Krita/Optimization
Hot Spots
- thumbnails are recalculated a lot
- the histogram docker calculates even when hidden
- brush outline seems slow
- the calculation of the mask for the autobrush is very slow and doesn't cache anything
- caching a whole row or column of tiles in the h/v line iterators should speed up things a lot
- tile engine 1 has the BKL; tile engine 2 cannot swap yet and isn't optimized yet
- projection recomposition doesn't take the visible area into account
- pigment preloads all profiles (startup hit)
- gradients are calculated on load, instead of being associated with a png preview image that is cheap to load
Tools
Valgrind
Tips
- only turn on instrumentation when you need it, ie only before the function you want to optimize, you can use callgrind_control to control valgrind. For instance, to stop instrumentation:
callgrind_control -i off
And then to activate it:
callgrind_control -i on
And unless you want to optimize startup, I suggest that you use the following startup line (which switch off instrumentation untill a call to "callgrind_control -i on"):
valgrind --tool=callgrind --instr-atstart=no krita
Sysprof
mutrace
mutrace is a tool that count how much time is spend waiting for a mutex to unlock.

> **WHAT YOU HAVE TO DO**
Please continue the Krita optimization page, picking up right after its last sentence about mutrace.

> **RECORDS PROVIDED**
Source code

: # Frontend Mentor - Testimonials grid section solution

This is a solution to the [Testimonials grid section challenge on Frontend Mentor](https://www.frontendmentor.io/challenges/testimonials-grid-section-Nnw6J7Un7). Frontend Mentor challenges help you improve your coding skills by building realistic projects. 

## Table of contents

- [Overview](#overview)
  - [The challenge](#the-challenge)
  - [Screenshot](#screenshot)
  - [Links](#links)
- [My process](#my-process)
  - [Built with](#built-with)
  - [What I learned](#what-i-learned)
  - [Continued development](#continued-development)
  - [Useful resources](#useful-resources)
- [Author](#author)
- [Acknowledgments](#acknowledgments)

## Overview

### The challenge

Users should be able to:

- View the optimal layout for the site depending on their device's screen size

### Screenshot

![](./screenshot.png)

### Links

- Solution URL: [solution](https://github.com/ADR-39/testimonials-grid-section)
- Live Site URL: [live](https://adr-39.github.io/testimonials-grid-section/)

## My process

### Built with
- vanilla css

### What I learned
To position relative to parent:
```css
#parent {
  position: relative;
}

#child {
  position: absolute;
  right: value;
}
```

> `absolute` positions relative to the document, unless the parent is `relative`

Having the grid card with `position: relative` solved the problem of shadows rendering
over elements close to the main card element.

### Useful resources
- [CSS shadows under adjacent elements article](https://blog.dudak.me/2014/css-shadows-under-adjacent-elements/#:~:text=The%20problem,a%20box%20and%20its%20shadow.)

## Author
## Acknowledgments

> **RESPONSE BELOW**
Easy optimization
As soon as you see slow code, try to have a look at the code to see if we aren't creating a lot of unnecesserary objects, 90% of the time slow code is caused by this (the remain 10% are often caused by a lot of access to the tilesmanager, like with random accessor)
For instance:
- Avoid:
for(whatever) { QColor c; ... }
Do:
QColor c; for(whatever) { }
It might seems insignificant, but really it's not, on a loop of a milion of iterations, this is expensive as hell.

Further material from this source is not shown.